– Не надо кровью, – Евдокия погладила мужа по редеющим волосам. – Хватит там уже крови, Август.

– Так ты не злишься? – Он посмотрел с недоверием и надеждой. – Ты не презираешь меня за это?

– Злюсь. Но не на тебя, Август. Я на него злюсь. Нет, не злюсь, я его ненавижу, смерти его желаю больше всего на свете. И пускай ты будешь с ним рядом, пускай… – Она задумалась. – Дома ведь иногда опасно. Правда? Бывают в них какие-то недочеты, лестницы слишком крутые, подвалы слишком глубокие. На острове много пещер, Август. Знатные из них могут получиться подвалы.

Впервые за многие месяцы она улыбнулась, вот только была ли это счастливая улыбка? Судя по взгляду Августа, нет. Но он жену понял и не осудил, потому что зло не должно оставаться безнаказанным. Слишком его много на свете – зла. И девочке нравилась идея с башней…
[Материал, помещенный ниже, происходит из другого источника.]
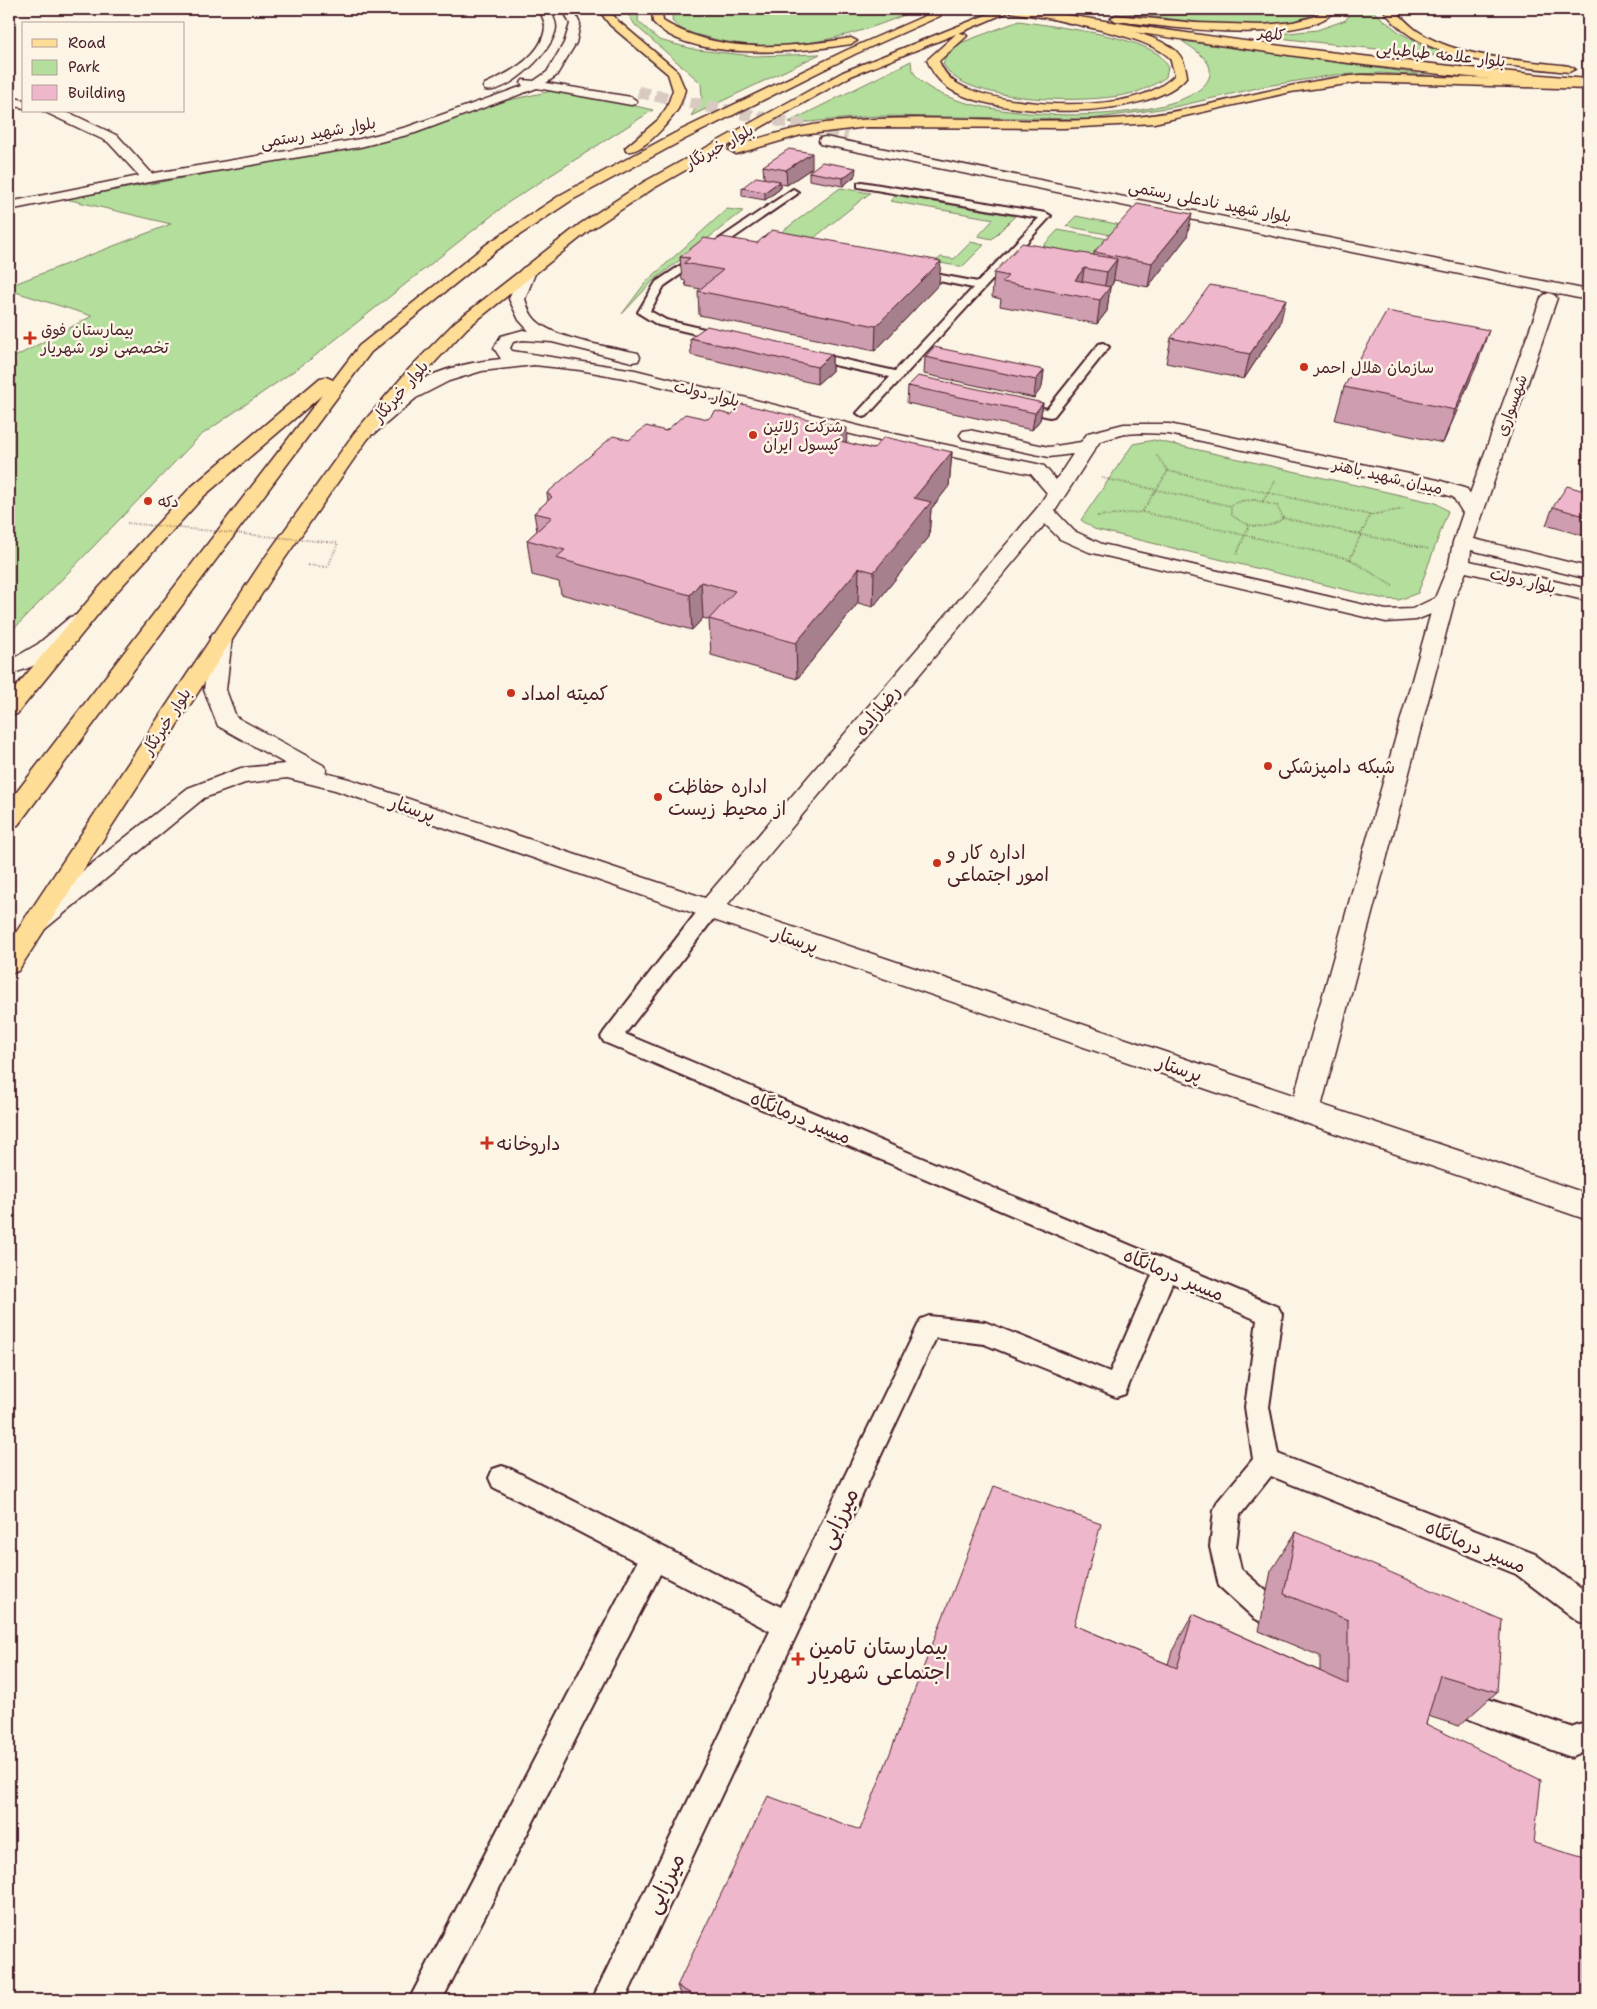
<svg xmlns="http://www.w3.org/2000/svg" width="1597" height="2009" viewBox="0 0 1597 2009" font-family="'Shantell Sans','Playpen Sans Arabic',sans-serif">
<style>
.green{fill:#b3de9c;stroke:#7e7e64}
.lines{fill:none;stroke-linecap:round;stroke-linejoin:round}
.secondary-tunnel{stroke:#d8cac0;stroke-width:12;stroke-dasharray:12 5.5;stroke-linecap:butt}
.service-casing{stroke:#4a1f2b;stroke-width:4}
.minor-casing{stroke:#4a1f2b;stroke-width:3}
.tertiary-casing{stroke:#4a1f2b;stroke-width:3}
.secondary-casing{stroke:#4a1f2b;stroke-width:3}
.primary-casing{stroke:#4a1f2b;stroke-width:3}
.trunk-casing{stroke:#4a1f2b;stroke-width:3}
.path{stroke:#4a1f2b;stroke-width:2;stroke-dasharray:0.5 2;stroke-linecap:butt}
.service{fill:#fcf5e5;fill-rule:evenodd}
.minor{fill:#fcf5e5;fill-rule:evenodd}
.tertiary{fill:#fcf5e5;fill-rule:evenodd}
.secondary{fill:#fcf5e5;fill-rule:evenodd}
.primary{fill:#fedd96;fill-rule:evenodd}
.trunk{fill:#fedd96;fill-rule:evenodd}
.path-bridge{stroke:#4a1f2b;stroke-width:2;stroke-dasharray:0.5 2;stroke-linecap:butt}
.wall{fill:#ce9daf;stroke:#4a1f2b}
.shaded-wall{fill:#a7808e;stroke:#4a1f2b}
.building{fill:#efb7cb;stroke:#4a1f2b}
.poi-dot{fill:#c8321e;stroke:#fcf5e5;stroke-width:2}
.labels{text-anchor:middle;stroke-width:5;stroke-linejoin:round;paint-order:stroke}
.far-street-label{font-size:16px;fill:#4a1f2b;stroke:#fcf5e5}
.far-poi-label{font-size:16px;fill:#4a1f2b;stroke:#fcf5e5;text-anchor:start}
.poi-label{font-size:19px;fill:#4a1f2b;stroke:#fcf5e5;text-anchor:start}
.street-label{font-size:19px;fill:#4a1f2b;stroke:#fcf5e5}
.near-street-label{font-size:22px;fill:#4a1f2b;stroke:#fcf5e5}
.near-poi-label{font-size:22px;fill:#4a1f2b;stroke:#fcf5e5;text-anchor:start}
</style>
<rect width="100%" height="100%" fill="#fcf5e5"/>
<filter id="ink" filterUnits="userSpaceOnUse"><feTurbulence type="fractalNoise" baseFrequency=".02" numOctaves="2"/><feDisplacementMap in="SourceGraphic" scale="10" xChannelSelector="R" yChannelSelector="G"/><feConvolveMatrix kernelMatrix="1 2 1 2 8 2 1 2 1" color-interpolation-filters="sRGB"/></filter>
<g filter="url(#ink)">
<g class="green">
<path d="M625 9H639L638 21 659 40 697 50 754 56 820 54 691 116 702 97 701 83 635 25Z"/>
<path d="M673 9H918C853 38 778 58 706 37 694 34 680 31 672 21Z"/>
<path d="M1100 9H1319C1288 41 1144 15 1100 9Z"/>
<path d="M1352 9H1370L1399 32 1421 45 1466 59 1261 36 1317 30 1346 20Z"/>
<path d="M1019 21C1056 27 1128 34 1158 54 1162 57 1165 62 1168 66L1166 77C1153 86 1140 92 1124 95 1084 103 985 102 953 76 949 73 946 68 943 64L947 52 963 42Z"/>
<path d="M1182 41 1440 77 1381 73 1334 75 1266 86 1174 107 1091 119 877 116 795 123 789 122 911 61C910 127 1188 132 1209 78 1216 61 1192 48 1182 41Z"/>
<path d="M552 91 609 100 653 110 509 202 311 359 200 436 9 634V360L92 316 9 290V286L171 224 66 199 377 143 509 100Z"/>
<path d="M840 188 870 193 810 241 779 234Z"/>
<path d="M896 195 1015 216 992 239 978 236 994 219 890 201Z"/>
<path d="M727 209 743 211 653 281 622 314 646 282Z"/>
<path d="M1076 216 1121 225 1111 235 1066 226Z"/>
<path d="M1058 230 1114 240 1091 268 1033 257Z"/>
<path d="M971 242 984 245 962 267 935 262 941 257 954 259Z"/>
<path d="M1154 440 1436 503 1448 511 1418 593 1399 600 1384 599 1094 529 1081 520 1133 444Z"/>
</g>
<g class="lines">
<path class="secondary-tunnel" d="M638 92 848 135"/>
<g class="service-casing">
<g id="service">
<path d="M862 182 1046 213 1051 216 867 416 863 417 857 413 890 377 801 358 799 355 801 352 805 351 895 371 973 288 910 275 909 273 910 271 914 270 978 282 1039 218 858 187V183Z"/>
<path d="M793 189 798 192 797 194 664 286 650 311 666 320 730 335 732 337 730 339 726 341 658 325 640 314 638 312 656 282Z"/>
<path d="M1103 343 1109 347 1054 416 1050 417 1012 409 1010 406 1016 402 1047 409 1099 344Z"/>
<path d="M710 902 717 904 719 909 717 914 625 1034 1278 1307 1282 1314 1269 1407 1278 1454 1535 1554 1588 1594V1625L1578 1621 1516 1574 1271 1476 1240 1515 1236 1547 1241 1569 1274 1598 1297 1612 1301 1622 1297 1632 1287 1636 1254 1618 1219 1586 1210 1547 1214 1510 1218 1501 1253 1459 1245 1407 1257 1320 1172 1283 1125 1394 1116 1397 984 1344 936 1338 625 2000H592L770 1631 660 1574 442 2000H409L637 1562 493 1487 489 1478 493 1469 502 1466 511 1469 781 1607 921 1319 929 1316 985 1322 1110 1372 1152 1275 604 1042 601 1037 604 1032 703 904Z"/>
<path d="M1454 1684 1488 1699 1571 1727 1588 1721V1749L1571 1757 1486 1726 1444 1708 1440 1698 1444 1688Z"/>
</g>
</g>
<g class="minor-casing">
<g id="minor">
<path d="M9 97 24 100V108L9 105Z"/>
<path d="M43 111H62L74 115 118 136 156 178 149 182 144 181 108 142Z"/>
<path d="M1549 293 1554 295 1557 298 1483 513 1480 517 1473 519 1466 517 1463 513 1541 298 1544 295Z"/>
<path d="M1444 596 1451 598 1454 602 1320 1111 1315 1119 1305 1123 1295 1119 1290 1111 1434 602 1437 598Z"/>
</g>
</g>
<g class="tertiary-casing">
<path id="tertiary" d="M528 266 533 268 536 271 525 299C527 305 529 312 533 317 549 339 611 347 638 353L640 357 638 361 632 362 552 342 523 340 513 342 510 348 512 351 635 370 871 429 1037 464 1044 466 1056 480 1073 454 1049 457 963 439 960 435 963 431 969 430 1049 447 1081 442 1088 433 1124 424H1169L1438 480 1467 489 1483 513 1474 539 1588 567V579L1471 550 1470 561 1588 589V601L1466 572 1451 606 1416 620 1386 622 1089 552 1060 539 1045 524 727 905 1588 1194V1220L335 790 287 778 245 783 204 798 45 929 36 931 27 929 23 922 27 915 188 788 241 768 286 764 218 726 204 690 210 638 213 633 221 632 229 633 232 638 226 690 236 717 323 765 327 770 325 773 349 779 705 898 1038 507 1047 493 1031 474 871 439 635 380 580 370 534 365 482 371 449 381 416 398 374 434 368 435 362 434 359 430 362 426C375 415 388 402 403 391 430 371 468 362 501 359L494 348 501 336 523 330 529 331 519 320 509 299 520 271 523 268ZM1141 433 1169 434 1434 491 1453 497 1463 513 1453 542 1449 564 1435 598 1412 609 1386 610 1102 544 1074 531 1055 511 1100 441 1125 434Z"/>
</g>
<g class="secondary-casing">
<g id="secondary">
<path d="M539 9H549C552 14 556 21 556 27 555 50 507 95 485 90L483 87 485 84C508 74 543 56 545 27 545 21 541 14 539 9Z"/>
<path d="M563 9H573L580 24 576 43 556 76 546 83 631 97 637 101 635 104 631 105 537 88 415 133 360 147 149 182 9 210V202L149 174 360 139 407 127 523 86 521 83 523 80 534 81 547 72 564 43 570 24Z"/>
<path d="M825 137 1588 290V300L820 144 819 141 820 138Z"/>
<path d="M77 615 84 617 88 621C71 646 38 668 9 674V661L38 644 70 617Z"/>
</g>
</g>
<g class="primary-casing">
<path id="primary" d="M1005 9H1028C1214 39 1400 63 1588 79V87C1395 74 1201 43 1010 12Z"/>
</g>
<g class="trunk-casing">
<g id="trunk">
<path d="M598 9H608L618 21 677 71 685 90C683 96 681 103 678 109 670 121 642 155 626 151L625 148 658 120 667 107 673 90 668 74 610 25Z"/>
<path d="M654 9H665L662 13 663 21C719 55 789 48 851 38L857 41 851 44C803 52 688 63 653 22L652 12Z"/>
<path d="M1001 9H1015L959 33 965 34 967 36 939 61C943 71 948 78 958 84 997 106 1088 109 1131 98 1147 94 1163 87 1175 75L1170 58C1148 37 1084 27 1053 19L1052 17 1053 15 1057 14C1088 21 1153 31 1176 51 1183 58 1186 67 1187 76 1152 122 990 119 947 87 937 79 932 72 927 60L956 34 851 76 654 188 590 230 467 328 421 377 367 440 281 564 18 971 9 974V943L261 563 355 432 409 369 455 322 580 224 644 182 843 72Z"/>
<path d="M1325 9H1337C1304 48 1164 26 1116 21L1111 18 1116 15 1196 23 1263 25 1293 22 1313 17Z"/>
<path d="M1383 9H1394C1401 16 1408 24 1416 30 1456 58 1522 60 1569 66L1575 69 1569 72C1511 65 1418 63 1383 9Z"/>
<path d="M936 11 940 12 941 14 940 16 855 54 685 139 572 200 497 250 371 352 18 825 9 827V802L322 395 204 496 112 597 17 714 9 716V695L98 589 190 488 320 378 326 377 333 380 359 346 487 244 562 194 675 133 847 50Z"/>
<path d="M1361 75 1588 81V89L1361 82 1291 92 1154 123 1064 128 867 127 801 135 736 154 729 150 731 147C765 136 799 126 834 122 931 112 1029 126 1126 118 1206 111 1281 82 1361 75Z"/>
</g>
</g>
<g class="path">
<path d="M1157 456 1168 471"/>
<path d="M1168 471 1370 515 1350 559 1142 512Z"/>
<path d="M1102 478 1231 506"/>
<path d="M1255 500 1277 506 1283 518C1267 531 1246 528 1231 514V506L1241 501Z"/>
<path d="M1263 501 1276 480"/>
<path d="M1370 515 1404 509"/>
<path d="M1097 516 1142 512"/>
<path d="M1283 518 1429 549"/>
<path d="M1237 554 1249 525"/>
<path d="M1350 559 1394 587"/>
<path d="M307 565 328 567 338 543"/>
</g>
<use href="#service" class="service"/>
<use href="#minor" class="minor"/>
<use href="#tertiary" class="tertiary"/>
<use href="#secondary" class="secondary"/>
<use href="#primary" class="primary"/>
<use href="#trunk" class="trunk"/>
<path class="path-bridge" d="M127 523 338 543"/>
</g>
<g class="wall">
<path d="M763 166 812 168 787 185 780 184V189L765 200 742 196V188L764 178Z"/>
<path d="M809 172 855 176 843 186 809 180Z"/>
<path d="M1187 237 1148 287 1114 280 1113 283 1110 287 1107 311 1097 324 1000 306 1001 299 992 297 994 273 1094 255V252Z"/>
<path d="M680 257 939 284 875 351 699 315 698 291 700 289 686 286 685 281 682 280Z"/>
<path d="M1280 324 1244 379 1166 363 1171 338Z"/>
<path d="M690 338 832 354V371L817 384 691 355Z"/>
<path d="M925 357 1044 370 1042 387 1034 398 924 374Z"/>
<path d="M1478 362 1443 443 1335 420 1344 387Z"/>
<path d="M908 386 1043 403 1040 420 1032 430 907 403Z"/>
<path d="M708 419 847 443 873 449 952 452 949 486 931 509 929 537 873 607 858 603 797 679 711 655 709 620 703 618 692 630 561 594 559 582 532 575 527 540 537 531 534 513 548 501 547 493 629 440Z"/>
<path d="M1588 492V537L1546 525 1553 507Z"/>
<path d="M1296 1532 1497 1692 1459 1726 1428 1716 1426 1724 1534 1843 1588 2000H682L677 1986 860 1830 1074 1625 1168 1664 1172 1651 1193 1614 1320 1671V1656L1259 1631 1271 1571Z"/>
</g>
<g class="shaded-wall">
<path d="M812 153V168L787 185 786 170Z"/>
<path d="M856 168 855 176 843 186V178Z"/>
<path d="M780 181V189L765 200V192Z"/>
<path d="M1192 214 1187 237 1148 287 1152 263Z"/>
<path d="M1117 259 1113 283 1110 287 1107 311 1097 324 1100 300 1103 296 1107 272Z"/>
<path d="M941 261 939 284 875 351 876 326Z"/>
<path d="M1084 268 1081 292 1075 280Z"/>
<path d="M1286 299 1280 324 1244 379 1250 354Z"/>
<path d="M1489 330 1478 362 1443 443 1455 410Z"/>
<path d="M832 354V371L817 384V367Z"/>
<path d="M1044 370 1042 387 1034 398 1036 380Z"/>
<path d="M1043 403 1040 420 1032 430 1035 413Z"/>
<path d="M847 428 846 462 836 440Z"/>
<path d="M952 452 949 486 931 509 929 537 873 607 874 572 914 498Z"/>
<path d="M859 568 858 603 797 679 796 643Z"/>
<path d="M701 582 703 618 692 630 690 595Z"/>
</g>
<g class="building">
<path d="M789 149 812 153 786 170 763 166Z"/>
<path d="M822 162 856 168 843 178 809 172Z"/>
<path d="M756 177 780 181 765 192 742 188Z"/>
<path d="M1137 204 1192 214 1152 263 1094 252Z"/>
<path d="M772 230 941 261 876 326 698 291 723 270 684 263 690 258 680 257 704 238 716 240 722 237 757 243Z"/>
<path d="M1022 243 1117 259 1107 272 1084 268 1075 280 1110 287 1100 300 1002 282 1008 276 994 273Z"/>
<path d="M1210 285 1286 299 1250 354 1171 338Z"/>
<path d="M1387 311 1489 330 1455 410 1344 387Z"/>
<path d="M707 326 832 354 817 367 690 338Z"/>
<path d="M934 347 1044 370 1036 380 925 357Z"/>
<path d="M918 376 1043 403 1035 413 908 386Z"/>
<path d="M742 404 847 428 836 440 873 449 884 437 952 452 914 498 931 502 874 572 859 568 796 643 709 619 735 591 701 582 690 595 556 558 565 550 527 540 552 517 534 513 552 497 547 493 613 436 629 440 646 426 666 431 685 414 708 419 716 411 731 415Z"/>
<path d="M1567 486 1588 492V517L1553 507Z"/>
<path d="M994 1486 1101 1524 1074 1625 1177 1668 1193 1614 1348 1684V1620L1284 1594 1296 1532 1502 1620 1497 1692 1440 1675 1426 1724 1541 1780 1534 1843 1588 1859V2000H702L677 1986 768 1796 860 1830Z"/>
</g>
</g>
<g class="poi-dot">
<path d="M27.5 330.5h5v5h5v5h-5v5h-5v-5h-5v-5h5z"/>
<circle cx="1304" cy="367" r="5"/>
<circle cx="753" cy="435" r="5"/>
<circle cx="148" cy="501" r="5"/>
<circle cx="511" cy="693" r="5"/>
<circle cx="1268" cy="766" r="5"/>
<circle cx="658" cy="797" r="5"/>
<circle cx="937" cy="863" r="5"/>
<path d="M484.5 1135.5h5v5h5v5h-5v5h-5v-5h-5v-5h5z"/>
<path d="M795.5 1651.5h5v5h5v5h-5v5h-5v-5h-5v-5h5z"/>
</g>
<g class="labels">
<g class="far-street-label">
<text transform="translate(1272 33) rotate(8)" y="6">کلهر</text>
<text transform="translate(1441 54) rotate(6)" y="6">بلوار علامه طباطبایی</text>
<text transform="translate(318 132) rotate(-10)" y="6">بلوار شهید رستمی</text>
<text transform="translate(719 146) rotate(-29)" y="6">بلوار خبرنگار</text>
<text transform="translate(1210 201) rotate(11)" y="6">بلوار شهید نادعلی رستمی</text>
<text transform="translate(400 391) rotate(-49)" y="6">بلوار خبرنگار</text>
<text transform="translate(707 393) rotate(14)" y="6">بلوار دولت</text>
<text transform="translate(1511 405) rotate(-70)" y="6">شهسواری</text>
<text transform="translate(1388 476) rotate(13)" y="6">میدان شهید باهنر</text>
<text transform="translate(1523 580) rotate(13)" y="6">بلوار دولت</text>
<text transform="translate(166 721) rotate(-57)" y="6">بلوار خبرنگار</text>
</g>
<g class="far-poi-label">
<text x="41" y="335">بیمارستان فوق<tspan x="41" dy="18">تخصصی نور شهریار</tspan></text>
<text x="1314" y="373">سازمان هلال احمر</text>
<text x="763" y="432">شرکت ژلاتین<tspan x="763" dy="18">کپسول ایران</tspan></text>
<text x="158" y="507">دکه</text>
</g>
<g class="poi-label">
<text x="521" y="700">کمیته امداد</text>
<text x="1278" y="773">شبکه دامپزشکی</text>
<text x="668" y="793">اداره حفاظت<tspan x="668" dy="22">از محیط زیست</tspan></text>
<text x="947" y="859">اداره کار و<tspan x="947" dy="22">امور اجتماعی</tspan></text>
<text x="497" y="1150">داروخانه</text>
</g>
<g class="street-label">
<text transform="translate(877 710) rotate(-50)" y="7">رضازاده</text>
<text transform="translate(413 808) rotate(19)" y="7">پرستار</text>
<text transform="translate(796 939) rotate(19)" y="7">پرستار</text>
<text transform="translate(1180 1068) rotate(19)" y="7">پرستار</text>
<text transform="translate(801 1117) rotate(23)" y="7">مسیر درمانگاه</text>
<text transform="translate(1174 1274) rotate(23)" y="7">مسیر درمانگاه</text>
<text transform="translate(1476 1546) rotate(23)" y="7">مسیر درمانگاه</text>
</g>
<g class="near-street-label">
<text transform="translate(838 1518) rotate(-65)" y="8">میرزایی</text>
<text transform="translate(664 1883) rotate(-64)" y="8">میرزایی</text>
</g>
<g class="near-poi-label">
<text x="809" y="1654">بیمارستان تامین<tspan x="809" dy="25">اجتماعی شهریار</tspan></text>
</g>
</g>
<rect width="1597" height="2009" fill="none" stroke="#fcf5e5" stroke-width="30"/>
<rect x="15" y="15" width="1567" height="1979" fill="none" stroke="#4a1f2b" stroke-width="2" filter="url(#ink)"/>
<rect x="22" y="22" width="162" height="90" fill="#fcf5e5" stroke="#b59f9b"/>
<rect x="32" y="39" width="25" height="8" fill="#fedd96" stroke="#b59f9b"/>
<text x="68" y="48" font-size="15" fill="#4a1f2b">Road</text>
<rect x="32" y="60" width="25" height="15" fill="#b3de9c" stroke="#b59f9b"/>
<text x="68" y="72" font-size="15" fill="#4a1f2b">Park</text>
<rect x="32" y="85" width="25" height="15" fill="#efb7cb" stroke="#b59f9b"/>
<text x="68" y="98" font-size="15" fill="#4a1f2b">Building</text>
</svg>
– …Значит, вот оно как вышло. – Кайсы слушал молча, не перебивал, заговорил, только когда Евдокия замолчала. – Знал бы я, что у Демида такой сынок народился, своими бы собственными руками в колыбели удавил. Да и сейчас не поздно, мне кажется.

– Он не ходит больше один, набрал новую свору, страшнее прежней. Никому не доверяет, всего боится. Понимает, что многим как кость в горле. В городе его боятся очень, но и ненавидят тоже сильно. Желающих на его могиле сплясать много.

– Желающих много, да только он что-то до сих пор жив. – Кайсы сплюнул себе под ноги. – Ничего, придет время…

– Кайсы, – позвала Евдокия, – расскажи про Федю. Какой он? Не сломала его каторга?

– Сломала? – Кайсы посмотрел на женщину как-то странно, искоса. – Прошлась она по нему знатно. Что есть, то есть. Я когда его первый раз увидел, подумал, что ошибся. Парня же молодого искал, а он… и не старик вроде, и двужильный, а взгляд мертвый какой-то. Словно жить ему больше незачем.

– Мы ему писали. И я, и Аким Петрович. Айви так та вообще каждый день, считай. Не получал он от нас весточки, выходит?

– Это каторга, Евдокия. – Кайсы покачал головой. – До меня ваша весточка сколько лет шла. А до него… Я не спрашивал, но, думаю, одного письма от Айви ему бы хватило, чтобы за жизнь зубами держаться, не отпускать. А он не держался, ничего не боялся, на рожон пер. Ты не узнаешь его, Евдокия. Он сам себя не узнал. Бывает, что люди так сильно меняются, словно шкуру старую сбрасывают. Вот и он старую сбросил, а новая все никак не нарастет. И когда он про Айви узнает… – Кайсы замолчал и молчал очень долго, будто обдумывал что-то очень важное, а потом сказал: – Но обманывать его нельзя. Тут одно из двух: он за ней следом уйдет или станет мстить. И тогда не завидую я тому выродку, который девочку мою угробил…

Дальше шли молча. Да и о чем говорить, когда все самое важное, самое страшное уже сказано? Вот только тревога все сильнее, а серебряный браслет, завернутый в холстину, с каждым шагом наливается тяжестью, того и гляди, сделается совсем неподъемным.

Не подвело предчувствие… Стоянка у догорающего костра оказалась пуста, а в кристальном рассветном воздухе витал сладковатый запах горелой плоти. Кайсы подбежал к костру, матерно выругался.

– Ушел, – сказал он.

– Значит, мы сейчас за ним пойдем. – Евдокия поправила ружье. – На озере его нужно искать, некуда больше ему идти.

Отец Айви криво усмехнулся, надвинул на глаза шапку.

– Тяжело будет. В прошлый раз я его из воды вытащил. Считай, нам с ним обоим повезло. Но видела бы ты, как он ярился, когда понял, что на остров ему ходу нет. Не глаза – а бельма серые. Был человек – и не стало человека. А что стало, на то смотреть страшно.